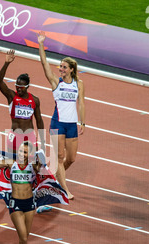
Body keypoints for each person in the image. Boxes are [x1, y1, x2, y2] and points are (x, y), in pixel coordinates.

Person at [37, 31, 85, 200]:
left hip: (71, 124)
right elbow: (44, 65)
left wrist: (83, 122)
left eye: (64, 67)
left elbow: (81, 103)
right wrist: (41, 44)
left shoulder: (79, 84)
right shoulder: (56, 82)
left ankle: (57, 175)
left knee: (70, 158)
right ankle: (64, 189)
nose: (60, 69)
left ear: (71, 69)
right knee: (59, 156)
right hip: (57, 123)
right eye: (60, 66)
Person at [0, 49, 45, 154]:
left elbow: (39, 120)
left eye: (21, 87)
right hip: (15, 136)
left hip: (29, 136)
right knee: (12, 163)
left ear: (27, 87)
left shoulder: (34, 100)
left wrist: (42, 140)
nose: (18, 89)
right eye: (17, 86)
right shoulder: (12, 96)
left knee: (33, 164)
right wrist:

.....

▶ [Required work]: Only lines with the word "knee" belong in the answer; copy each of them from the material above.

▶ [Answer area]:
left knee: (70, 158)
right knee: (59, 156)
right knee: (12, 163)
left knee: (33, 164)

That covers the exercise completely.